About this task | Lines that include the string "aliqua" are the ones to copy from the entries below.
Task material START
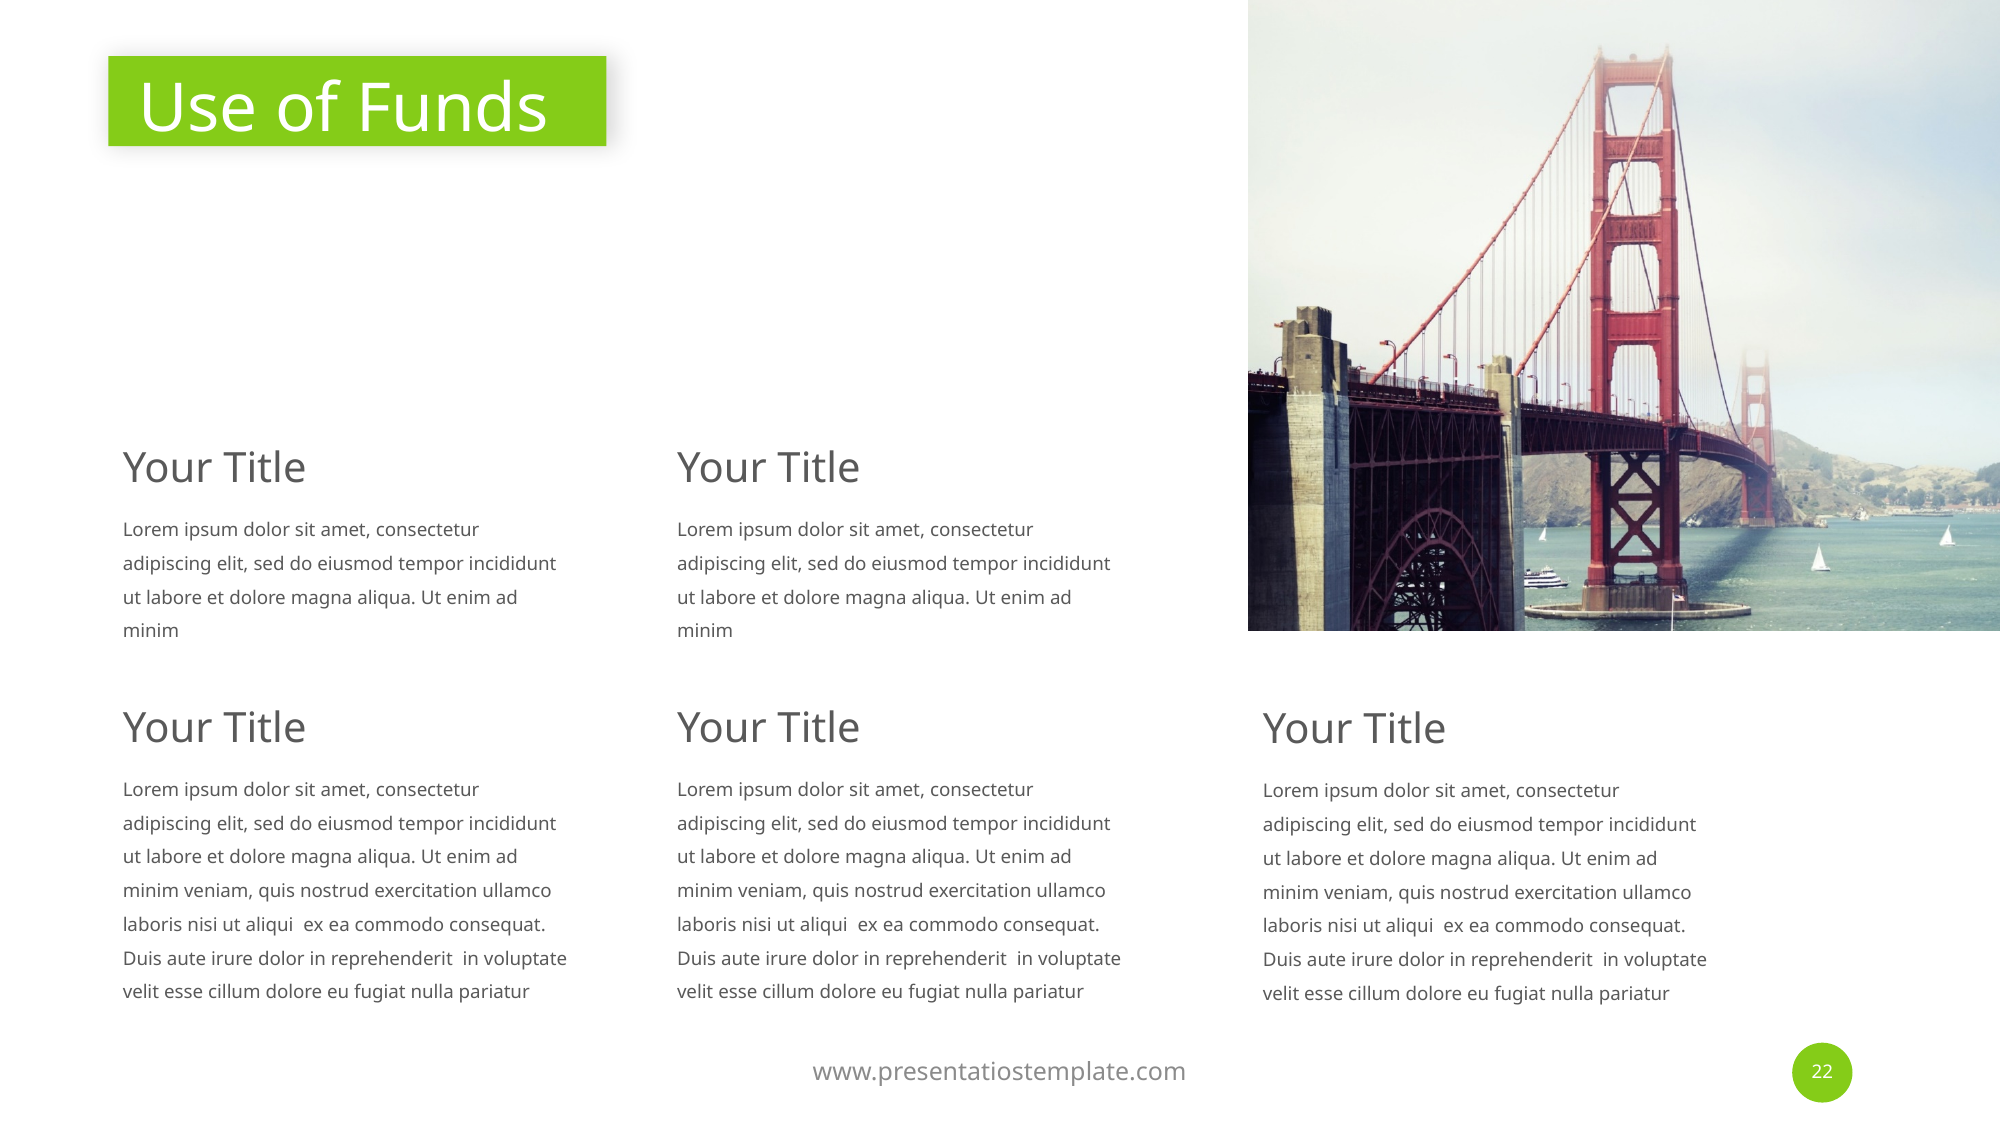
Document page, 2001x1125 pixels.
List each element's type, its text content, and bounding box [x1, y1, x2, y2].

text_box Lorem ipsum dolor sit amet, consectetur adipiscing elit, sed do eiusmod tempor incididunt ut labore et dolore magna aliqua. Ut enim ad minim veniam, quis nostrud exercitation ullamco laboris nisi ut aliqui ex ea commodo consequat. Duis aute irure dolor in reprehenderit in voluptate velit esse cillum dolore eu fugiat nulla pariatur [662, 759, 1137, 1010]
text_box Your Title [108, 433, 583, 499]
text_box Lorem ipsum dolor sit amet, consectetur adipiscing elit, sed do eiusmod tempor incididunt ut labore et dolore magna aliqua. Ut enim ad minim [108, 499, 583, 650]
text_box Lorem ipsum dolor sit amet, consectetur adipiscing elit, sed do eiusmod tempor incididunt ut labore et dolore magna aliqua. Ut enim ad minim veniam, quis nostrud exercitation ullamco laboris nisi ut aliqui ex ea commodo consequat. Duis aute irure dolor in reprehenderit in voluptate velit esse cillum dolore eu fugiat nulla pariatur [108, 759, 583, 1010]
text_box Your Title [1248, 694, 1723, 760]
text_box Your Title [108, 693, 583, 759]
picture [1248, 0, 2000, 631]
text_box Lorem ipsum dolor sit amet, consectetur adipiscing elit, sed do eiusmod tempor incididunt ut labore et dolore magna aliqua. Ut enim ad minim [662, 499, 1137, 650]
footer www.presentatiostemplate.com [662, 1042, 1338, 1103]
slide_number 22 [1792, 1042, 1853, 1103]
text_box Lorem ipsum dolor sit amet, consectetur adipiscing elit, sed do eiusmod tempor incididunt ut labore et dolore magna aliqua. Ut enim ad minim veniam, quis nostrud exercitation ullamco laboris nisi ut aliqui ex ea commodo consequat. Duis aute irure dolor in reprehenderit in voluptate velit esse cillum dolore eu fugiat nulla pariatur [1248, 760, 1723, 1012]
text_box Your Title [662, 433, 1137, 499]
title Use of Funds [108, 56, 607, 147]
text_box Your Title [662, 693, 1137, 759]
Task material END
Output |
text_box Lorem ipsum dolor sit amet, consectetur adipiscing elit, sed do eiusmod tempor incididunt ut labore et dolore magna aliqua. Ut enim ad minim veniam, quis nostrud exercitation ullamco laboris nisi ut aliqui ex ea commodo consequat. Duis aute irure dolor in reprehenderit in voluptate velit esse cillum dolore eu fugiat nulla pariatur [662, 759, 1137, 1010]
text_box Lorem ipsum dolor sit amet, consectetur adipiscing elit, sed do eiusmod tempor incididunt ut labore et dolore magna aliqua. Ut enim ad minim [108, 499, 583, 650]
text_box Lorem ipsum dolor sit amet, consectetur adipiscing elit, sed do eiusmod tempor incididunt ut labore et dolore magna aliqua. Ut enim ad minim veniam, quis nostrud exercitation ullamco laboris nisi ut aliqui ex ea commodo consequat. Duis aute irure dolor in reprehenderit in voluptate velit esse cillum dolore eu fugiat nulla pariatur [108, 759, 583, 1010]
text_box Lorem ipsum dolor sit amet, consectetur adipiscing elit, sed do eiusmod tempor incididunt ut labore et dolore magna aliqua. Ut enim ad minim [662, 499, 1137, 650]
text_box Lorem ipsum dolor sit amet, consectetur adipiscing elit, sed do eiusmod tempor incididunt ut labore et dolore magna aliqua. Ut enim ad minim veniam, quis nostrud exercitation ullamco laboris nisi ut aliqui ex ea commodo consequat. Duis aute irure dolor in reprehenderit in voluptate velit esse cillum dolore eu fugiat nulla pariatur [1248, 760, 1723, 1012]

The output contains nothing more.